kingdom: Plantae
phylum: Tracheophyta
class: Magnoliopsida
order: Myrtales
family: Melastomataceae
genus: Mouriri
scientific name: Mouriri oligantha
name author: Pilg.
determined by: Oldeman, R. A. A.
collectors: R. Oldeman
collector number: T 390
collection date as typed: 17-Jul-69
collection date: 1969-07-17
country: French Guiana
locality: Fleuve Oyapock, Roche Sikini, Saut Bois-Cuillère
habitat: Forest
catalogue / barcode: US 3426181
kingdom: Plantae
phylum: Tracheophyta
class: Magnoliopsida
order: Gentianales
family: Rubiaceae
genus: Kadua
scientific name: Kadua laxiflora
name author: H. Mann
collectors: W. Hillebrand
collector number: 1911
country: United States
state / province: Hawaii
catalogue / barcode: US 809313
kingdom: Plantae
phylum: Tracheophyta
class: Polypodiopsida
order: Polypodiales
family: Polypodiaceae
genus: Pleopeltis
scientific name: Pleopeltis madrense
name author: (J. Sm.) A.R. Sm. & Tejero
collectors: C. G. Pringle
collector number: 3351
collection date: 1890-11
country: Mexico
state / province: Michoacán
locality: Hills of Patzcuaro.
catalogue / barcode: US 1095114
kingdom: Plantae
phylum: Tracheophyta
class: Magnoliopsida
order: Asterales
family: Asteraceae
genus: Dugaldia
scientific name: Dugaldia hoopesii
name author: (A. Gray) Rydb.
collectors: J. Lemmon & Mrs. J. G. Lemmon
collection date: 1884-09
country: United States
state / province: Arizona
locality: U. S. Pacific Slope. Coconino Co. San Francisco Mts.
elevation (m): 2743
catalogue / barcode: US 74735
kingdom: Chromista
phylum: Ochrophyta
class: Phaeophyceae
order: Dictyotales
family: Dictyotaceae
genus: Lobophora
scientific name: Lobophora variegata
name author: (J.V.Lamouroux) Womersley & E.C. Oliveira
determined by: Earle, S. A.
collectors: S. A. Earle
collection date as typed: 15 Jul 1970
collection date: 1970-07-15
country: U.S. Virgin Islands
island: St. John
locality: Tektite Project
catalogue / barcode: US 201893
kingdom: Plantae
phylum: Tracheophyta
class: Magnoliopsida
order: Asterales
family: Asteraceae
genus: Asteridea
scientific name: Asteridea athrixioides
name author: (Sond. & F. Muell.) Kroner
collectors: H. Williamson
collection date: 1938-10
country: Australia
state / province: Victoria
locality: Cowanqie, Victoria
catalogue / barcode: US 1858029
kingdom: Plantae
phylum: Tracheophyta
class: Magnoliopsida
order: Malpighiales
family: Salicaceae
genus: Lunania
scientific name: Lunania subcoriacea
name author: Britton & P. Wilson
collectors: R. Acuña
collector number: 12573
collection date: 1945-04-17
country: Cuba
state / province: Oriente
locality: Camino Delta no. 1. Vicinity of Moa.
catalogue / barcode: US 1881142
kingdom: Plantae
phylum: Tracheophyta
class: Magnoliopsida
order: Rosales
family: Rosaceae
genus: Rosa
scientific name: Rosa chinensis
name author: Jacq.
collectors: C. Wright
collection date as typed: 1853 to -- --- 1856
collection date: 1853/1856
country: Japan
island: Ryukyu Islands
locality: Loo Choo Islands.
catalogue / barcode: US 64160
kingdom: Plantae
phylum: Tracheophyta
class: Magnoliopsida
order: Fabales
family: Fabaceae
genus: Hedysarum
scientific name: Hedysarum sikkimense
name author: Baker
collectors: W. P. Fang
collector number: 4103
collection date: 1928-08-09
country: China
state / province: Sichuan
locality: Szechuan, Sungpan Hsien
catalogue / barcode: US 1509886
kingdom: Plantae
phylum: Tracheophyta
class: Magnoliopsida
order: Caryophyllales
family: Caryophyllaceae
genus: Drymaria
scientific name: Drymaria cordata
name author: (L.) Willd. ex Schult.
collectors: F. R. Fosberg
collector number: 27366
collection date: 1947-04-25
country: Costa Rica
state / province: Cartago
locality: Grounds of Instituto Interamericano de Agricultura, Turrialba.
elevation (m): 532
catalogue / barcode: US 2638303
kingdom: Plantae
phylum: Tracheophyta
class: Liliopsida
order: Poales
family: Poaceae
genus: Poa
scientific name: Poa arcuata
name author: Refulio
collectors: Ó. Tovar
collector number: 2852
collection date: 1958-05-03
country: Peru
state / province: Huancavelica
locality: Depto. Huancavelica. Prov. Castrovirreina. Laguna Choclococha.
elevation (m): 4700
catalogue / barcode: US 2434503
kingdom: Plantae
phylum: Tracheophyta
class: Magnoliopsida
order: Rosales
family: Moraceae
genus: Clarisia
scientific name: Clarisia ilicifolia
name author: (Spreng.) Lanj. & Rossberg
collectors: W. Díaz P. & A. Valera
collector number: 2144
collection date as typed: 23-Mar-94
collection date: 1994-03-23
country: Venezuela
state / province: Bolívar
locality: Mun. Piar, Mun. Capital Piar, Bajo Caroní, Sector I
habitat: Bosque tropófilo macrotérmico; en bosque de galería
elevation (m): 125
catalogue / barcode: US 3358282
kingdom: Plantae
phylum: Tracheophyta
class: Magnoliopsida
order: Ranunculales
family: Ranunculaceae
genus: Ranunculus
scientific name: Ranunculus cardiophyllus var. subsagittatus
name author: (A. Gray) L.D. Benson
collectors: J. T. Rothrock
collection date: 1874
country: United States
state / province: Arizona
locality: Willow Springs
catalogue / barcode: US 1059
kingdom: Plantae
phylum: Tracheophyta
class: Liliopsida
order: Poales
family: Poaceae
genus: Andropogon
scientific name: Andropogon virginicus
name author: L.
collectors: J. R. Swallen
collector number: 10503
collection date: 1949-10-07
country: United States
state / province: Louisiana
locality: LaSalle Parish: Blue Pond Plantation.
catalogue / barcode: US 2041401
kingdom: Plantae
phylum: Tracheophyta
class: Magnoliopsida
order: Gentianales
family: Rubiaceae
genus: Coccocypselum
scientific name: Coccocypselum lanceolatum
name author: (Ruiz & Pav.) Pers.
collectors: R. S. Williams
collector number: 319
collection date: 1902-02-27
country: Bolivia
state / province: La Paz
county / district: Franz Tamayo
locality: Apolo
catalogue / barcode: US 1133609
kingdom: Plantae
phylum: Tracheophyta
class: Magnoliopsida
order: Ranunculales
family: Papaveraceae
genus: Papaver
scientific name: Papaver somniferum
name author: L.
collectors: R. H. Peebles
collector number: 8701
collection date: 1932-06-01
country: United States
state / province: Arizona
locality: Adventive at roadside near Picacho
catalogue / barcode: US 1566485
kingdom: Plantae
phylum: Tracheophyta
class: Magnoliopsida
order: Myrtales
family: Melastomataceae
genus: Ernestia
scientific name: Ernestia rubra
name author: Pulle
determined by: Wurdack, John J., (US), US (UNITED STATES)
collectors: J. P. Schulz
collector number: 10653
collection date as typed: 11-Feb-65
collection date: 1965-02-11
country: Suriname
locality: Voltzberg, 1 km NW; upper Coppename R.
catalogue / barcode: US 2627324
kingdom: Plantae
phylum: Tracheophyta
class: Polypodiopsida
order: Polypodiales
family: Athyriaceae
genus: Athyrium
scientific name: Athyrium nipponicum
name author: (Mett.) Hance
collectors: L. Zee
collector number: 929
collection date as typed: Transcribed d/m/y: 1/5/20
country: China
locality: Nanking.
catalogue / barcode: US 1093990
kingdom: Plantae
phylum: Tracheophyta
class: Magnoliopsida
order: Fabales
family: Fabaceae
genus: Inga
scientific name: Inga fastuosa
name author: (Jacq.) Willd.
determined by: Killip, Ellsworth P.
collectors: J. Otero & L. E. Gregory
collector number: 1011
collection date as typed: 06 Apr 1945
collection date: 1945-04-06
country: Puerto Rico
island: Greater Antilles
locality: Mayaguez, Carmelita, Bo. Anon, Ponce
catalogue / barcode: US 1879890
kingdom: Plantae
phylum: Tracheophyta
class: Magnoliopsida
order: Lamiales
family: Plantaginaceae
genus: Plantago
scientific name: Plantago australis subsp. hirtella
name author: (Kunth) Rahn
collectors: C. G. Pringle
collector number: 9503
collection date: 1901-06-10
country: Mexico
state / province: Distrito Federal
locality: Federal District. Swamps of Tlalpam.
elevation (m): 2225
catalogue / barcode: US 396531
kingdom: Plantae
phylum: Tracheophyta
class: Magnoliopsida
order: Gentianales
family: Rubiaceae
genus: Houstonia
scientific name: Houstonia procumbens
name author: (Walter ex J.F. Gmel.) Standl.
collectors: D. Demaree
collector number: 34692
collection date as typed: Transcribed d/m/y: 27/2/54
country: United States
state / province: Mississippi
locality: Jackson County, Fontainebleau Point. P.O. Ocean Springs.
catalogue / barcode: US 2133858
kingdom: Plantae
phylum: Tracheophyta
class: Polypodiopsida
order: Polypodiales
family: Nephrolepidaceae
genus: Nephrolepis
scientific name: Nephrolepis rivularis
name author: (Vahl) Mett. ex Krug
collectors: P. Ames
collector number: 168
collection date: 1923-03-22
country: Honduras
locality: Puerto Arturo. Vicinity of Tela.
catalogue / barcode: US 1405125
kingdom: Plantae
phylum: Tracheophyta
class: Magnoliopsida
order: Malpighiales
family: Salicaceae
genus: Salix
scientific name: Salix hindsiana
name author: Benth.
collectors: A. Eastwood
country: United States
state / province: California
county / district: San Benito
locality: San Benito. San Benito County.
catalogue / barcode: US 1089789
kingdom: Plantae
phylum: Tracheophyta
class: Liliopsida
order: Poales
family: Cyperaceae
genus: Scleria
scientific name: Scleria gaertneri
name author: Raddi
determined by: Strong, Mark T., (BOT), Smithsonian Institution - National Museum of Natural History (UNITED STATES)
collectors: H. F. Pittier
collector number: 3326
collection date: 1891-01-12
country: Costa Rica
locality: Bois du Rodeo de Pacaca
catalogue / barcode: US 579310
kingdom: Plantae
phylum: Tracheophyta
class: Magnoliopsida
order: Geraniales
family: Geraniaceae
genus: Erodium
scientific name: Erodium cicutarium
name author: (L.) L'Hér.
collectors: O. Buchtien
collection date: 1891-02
===
Brief ▸ Rewrite the stretch of the material from the line containing "catalogue / barcode: US 1405125" through its final line as a numbered list, omitting any blank lines.

Answer to the problem ▸
1. catalogue / barcode: US 1405125
2. kingdom: Plantae
3. phylum: Tracheophyta
4. class: Magnoliopsida
5. order: Malpighiales
6. family: Salicaceae
7. genus: Salix
8. scientific name: Salix hindsiana
9. name author: Benth.
10. collectors: A. Eastwood
11. country: United States
12. state / province: California
13. county / district: San Benito
14. locality: San Benito. San Benito County.
15. catalogue / barcode: US 1089789
16. kingdom: Plantae
17. phylum: Tracheophyta
18. class: Liliopsida
19. order: Poales
20. family: Cyperaceae
21. genus: Scleria
22. scientific name: Scleria gaertneri
23. name author: Raddi
24. determined by: Strong, Mark T., (BOT), Smithsonian Institution - National Museum of Natural History (UNITED STATES)
25. collectors: H. F. Pittier
26. collector number: 3326
27. collection date: 1891-01-12
28. country: Costa Rica
29. locality: Bois du Rodeo de Pacaca
30. catalogue / barcode: US 579310
31. kingdom: Plantae
32. phylum: Tracheophyta
33. class: Magnoliopsida
34. order: Geraniales
35. family: Geraniaceae
36. genus: Erodium
37. scientific name: Erodium cicutarium
38. name author: (L.) L'Hér.
39. collectors: O. Buchtien
40. collection date: 1891-02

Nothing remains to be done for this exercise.